For any tool that supports MCP:

  1. Add the MCP server config (see Setup by Tool above).
  2. Add instructions to the tool's system prompt telling it to call recall at the start of conversations and remember after completing work. MemoryMesh works alongside existing memory -- no need to disable anything.

Hybrid Memory Architecture

The MCP server uses a hybrid dual-store architecture that separates project-specific and global memories:

~/.memorymesh/
  global.db                    <- user preferences, identity, cross-project facts

<project-root>/.memorymesh/
  memories.db                  <- project-specific memories, decisions, patterns

The project root is automatically detected from MCP client roots, the MEMORYMESH_PROJECT_ROOT environment variable, or the current working directory (if it contains .git or pyproject.toml).

All tools accept an optional scope parameter ("project" or "global"): - remember(scope="project") -- stores in the project database (default) - remember(scope="global") -- stores in the user-wide database - recall() -- searches both databases by default - forget_all(scope="project") -- only clears project memories (default; global is protected)

Available Tools

Once connected, your AI assistant gains these tools:

  • remember -- Store facts, preferences, and decisions.
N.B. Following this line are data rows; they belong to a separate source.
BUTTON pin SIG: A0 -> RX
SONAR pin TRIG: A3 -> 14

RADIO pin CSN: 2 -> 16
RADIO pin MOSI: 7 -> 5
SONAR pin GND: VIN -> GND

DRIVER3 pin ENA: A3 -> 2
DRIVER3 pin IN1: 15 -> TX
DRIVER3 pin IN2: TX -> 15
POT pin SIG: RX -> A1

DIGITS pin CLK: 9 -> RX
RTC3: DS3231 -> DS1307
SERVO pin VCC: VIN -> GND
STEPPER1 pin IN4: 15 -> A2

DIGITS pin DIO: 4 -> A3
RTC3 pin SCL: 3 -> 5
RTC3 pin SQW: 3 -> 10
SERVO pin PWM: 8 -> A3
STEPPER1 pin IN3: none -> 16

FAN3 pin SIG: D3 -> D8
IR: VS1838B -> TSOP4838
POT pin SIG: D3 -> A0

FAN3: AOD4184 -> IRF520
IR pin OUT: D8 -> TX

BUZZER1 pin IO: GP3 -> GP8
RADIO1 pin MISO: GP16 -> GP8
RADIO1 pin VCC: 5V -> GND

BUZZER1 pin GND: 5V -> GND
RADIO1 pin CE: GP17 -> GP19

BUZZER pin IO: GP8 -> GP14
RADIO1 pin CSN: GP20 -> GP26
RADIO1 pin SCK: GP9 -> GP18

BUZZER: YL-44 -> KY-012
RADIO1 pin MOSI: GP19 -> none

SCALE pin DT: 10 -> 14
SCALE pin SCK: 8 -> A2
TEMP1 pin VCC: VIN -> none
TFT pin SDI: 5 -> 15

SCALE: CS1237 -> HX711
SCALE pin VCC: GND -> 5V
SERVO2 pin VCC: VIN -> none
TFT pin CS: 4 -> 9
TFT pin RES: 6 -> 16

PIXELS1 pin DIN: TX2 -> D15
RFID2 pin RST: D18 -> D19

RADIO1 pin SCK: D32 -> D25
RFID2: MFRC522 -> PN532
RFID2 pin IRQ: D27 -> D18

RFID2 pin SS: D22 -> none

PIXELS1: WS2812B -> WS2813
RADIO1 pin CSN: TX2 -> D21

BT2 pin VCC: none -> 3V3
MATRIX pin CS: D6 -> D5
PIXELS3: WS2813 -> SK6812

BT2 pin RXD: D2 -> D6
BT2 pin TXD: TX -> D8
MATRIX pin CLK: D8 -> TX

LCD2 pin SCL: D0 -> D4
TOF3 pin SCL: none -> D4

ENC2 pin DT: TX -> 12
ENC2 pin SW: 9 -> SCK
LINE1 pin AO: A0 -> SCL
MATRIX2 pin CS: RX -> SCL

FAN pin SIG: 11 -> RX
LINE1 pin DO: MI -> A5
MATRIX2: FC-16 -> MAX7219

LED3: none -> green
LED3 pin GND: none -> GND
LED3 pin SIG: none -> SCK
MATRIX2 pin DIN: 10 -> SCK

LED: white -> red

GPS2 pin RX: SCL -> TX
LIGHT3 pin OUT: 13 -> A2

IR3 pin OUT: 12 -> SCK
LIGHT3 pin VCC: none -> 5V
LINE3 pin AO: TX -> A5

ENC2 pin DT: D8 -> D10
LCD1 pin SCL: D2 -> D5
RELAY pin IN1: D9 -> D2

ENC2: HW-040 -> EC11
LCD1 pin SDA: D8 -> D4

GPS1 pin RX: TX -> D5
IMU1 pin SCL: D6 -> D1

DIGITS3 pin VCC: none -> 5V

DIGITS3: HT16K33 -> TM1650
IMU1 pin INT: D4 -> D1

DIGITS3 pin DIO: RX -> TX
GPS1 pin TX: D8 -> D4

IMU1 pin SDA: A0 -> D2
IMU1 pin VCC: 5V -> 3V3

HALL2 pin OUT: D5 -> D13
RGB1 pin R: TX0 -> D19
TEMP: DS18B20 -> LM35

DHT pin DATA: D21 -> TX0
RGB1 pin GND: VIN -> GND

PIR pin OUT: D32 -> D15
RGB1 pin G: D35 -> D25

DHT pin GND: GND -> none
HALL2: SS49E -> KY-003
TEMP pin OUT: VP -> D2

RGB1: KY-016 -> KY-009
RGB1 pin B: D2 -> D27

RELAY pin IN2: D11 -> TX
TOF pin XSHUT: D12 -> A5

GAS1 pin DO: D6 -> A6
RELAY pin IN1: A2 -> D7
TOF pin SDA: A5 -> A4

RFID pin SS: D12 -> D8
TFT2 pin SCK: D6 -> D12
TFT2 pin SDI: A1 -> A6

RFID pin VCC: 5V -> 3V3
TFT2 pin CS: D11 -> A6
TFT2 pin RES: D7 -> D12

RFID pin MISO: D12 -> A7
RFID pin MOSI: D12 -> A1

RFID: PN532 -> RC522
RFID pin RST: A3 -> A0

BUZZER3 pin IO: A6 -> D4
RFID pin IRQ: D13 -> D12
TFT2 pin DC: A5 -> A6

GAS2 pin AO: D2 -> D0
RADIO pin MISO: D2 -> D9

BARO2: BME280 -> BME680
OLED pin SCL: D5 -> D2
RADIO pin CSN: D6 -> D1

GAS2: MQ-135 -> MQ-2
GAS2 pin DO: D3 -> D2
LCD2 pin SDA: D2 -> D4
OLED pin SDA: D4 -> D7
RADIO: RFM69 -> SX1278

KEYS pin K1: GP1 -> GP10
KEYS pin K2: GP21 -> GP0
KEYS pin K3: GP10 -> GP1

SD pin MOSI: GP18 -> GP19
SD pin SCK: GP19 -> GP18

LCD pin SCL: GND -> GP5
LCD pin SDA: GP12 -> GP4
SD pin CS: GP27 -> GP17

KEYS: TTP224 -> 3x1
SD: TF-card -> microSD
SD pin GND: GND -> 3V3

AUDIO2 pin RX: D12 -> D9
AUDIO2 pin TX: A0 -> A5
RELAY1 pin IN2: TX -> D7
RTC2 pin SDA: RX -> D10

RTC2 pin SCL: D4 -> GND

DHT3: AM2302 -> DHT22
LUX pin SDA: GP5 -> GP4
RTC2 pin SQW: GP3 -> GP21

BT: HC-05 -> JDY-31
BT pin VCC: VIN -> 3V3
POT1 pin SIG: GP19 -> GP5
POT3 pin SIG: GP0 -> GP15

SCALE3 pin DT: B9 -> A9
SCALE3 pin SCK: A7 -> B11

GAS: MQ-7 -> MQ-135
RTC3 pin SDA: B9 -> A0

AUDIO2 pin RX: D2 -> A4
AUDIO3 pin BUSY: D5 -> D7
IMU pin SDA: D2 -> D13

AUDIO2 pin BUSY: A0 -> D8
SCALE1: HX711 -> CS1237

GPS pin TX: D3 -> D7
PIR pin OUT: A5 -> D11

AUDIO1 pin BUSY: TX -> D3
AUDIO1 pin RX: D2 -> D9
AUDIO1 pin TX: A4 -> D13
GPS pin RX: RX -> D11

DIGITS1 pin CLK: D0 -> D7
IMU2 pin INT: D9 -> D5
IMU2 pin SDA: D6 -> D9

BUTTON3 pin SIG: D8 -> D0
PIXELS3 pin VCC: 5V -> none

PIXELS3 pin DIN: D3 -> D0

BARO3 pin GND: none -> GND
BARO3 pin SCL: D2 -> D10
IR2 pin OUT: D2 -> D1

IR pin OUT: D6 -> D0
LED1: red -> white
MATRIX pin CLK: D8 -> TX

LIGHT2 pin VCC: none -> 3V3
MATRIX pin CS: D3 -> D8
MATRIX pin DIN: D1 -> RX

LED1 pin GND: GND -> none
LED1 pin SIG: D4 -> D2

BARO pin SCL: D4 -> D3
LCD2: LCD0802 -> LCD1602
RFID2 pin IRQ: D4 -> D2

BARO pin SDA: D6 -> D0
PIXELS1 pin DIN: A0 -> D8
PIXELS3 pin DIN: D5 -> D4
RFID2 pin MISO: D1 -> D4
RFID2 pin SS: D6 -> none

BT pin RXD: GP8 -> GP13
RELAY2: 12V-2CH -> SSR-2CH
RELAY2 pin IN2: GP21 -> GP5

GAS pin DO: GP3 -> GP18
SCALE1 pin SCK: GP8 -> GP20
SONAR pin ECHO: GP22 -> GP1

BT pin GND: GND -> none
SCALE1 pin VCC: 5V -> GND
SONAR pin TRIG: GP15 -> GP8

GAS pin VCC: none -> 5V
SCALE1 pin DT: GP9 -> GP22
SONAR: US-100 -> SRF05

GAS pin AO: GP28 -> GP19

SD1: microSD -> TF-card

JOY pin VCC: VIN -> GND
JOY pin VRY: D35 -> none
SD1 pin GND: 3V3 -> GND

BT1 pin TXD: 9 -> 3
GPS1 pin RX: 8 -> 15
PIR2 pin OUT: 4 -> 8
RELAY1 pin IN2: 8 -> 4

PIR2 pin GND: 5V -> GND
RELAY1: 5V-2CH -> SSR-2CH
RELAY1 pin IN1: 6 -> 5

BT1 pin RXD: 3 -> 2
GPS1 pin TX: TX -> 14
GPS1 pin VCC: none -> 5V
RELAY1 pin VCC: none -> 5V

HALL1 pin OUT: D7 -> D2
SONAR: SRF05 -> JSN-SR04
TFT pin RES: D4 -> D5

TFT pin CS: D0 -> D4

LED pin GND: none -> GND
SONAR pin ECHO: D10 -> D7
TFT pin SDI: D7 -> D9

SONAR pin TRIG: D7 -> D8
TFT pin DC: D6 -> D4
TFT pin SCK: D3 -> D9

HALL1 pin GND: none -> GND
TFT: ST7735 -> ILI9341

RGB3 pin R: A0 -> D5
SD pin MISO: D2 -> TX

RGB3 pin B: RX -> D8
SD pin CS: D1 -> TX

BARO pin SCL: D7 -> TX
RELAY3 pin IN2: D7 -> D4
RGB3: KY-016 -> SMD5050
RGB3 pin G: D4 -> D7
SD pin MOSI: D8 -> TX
Supports scope, category (auto-routes scope), and auto_categorize (detect category from text).
  • recall -- Search memories by natural language query (supports scope)
  • forget -- Delete a specific memory by ID (searches both stores)
  • forget_all -- Delete all memories in a scope (defaults to project)
  • memory_stats -- View memory count and timestamps (supports scope)
  • session_start -- Retrieve structured context for the start of a new session. Returns user profile, guardrails, common mistakes, and project context. Call this at the beginning of every conversation.
  • update_memory -- Update an existing memory's text, importance, metadata, or scope. Supports cross-scope migration.
  • review_memories -- Audit memories for quality issues. Returns issues list with severity ratings and an overall quality score (0-100).

No API keys are needed for the default setup. The MCP server uses keyword matching out of the box. Add an embedding provider for semantic search.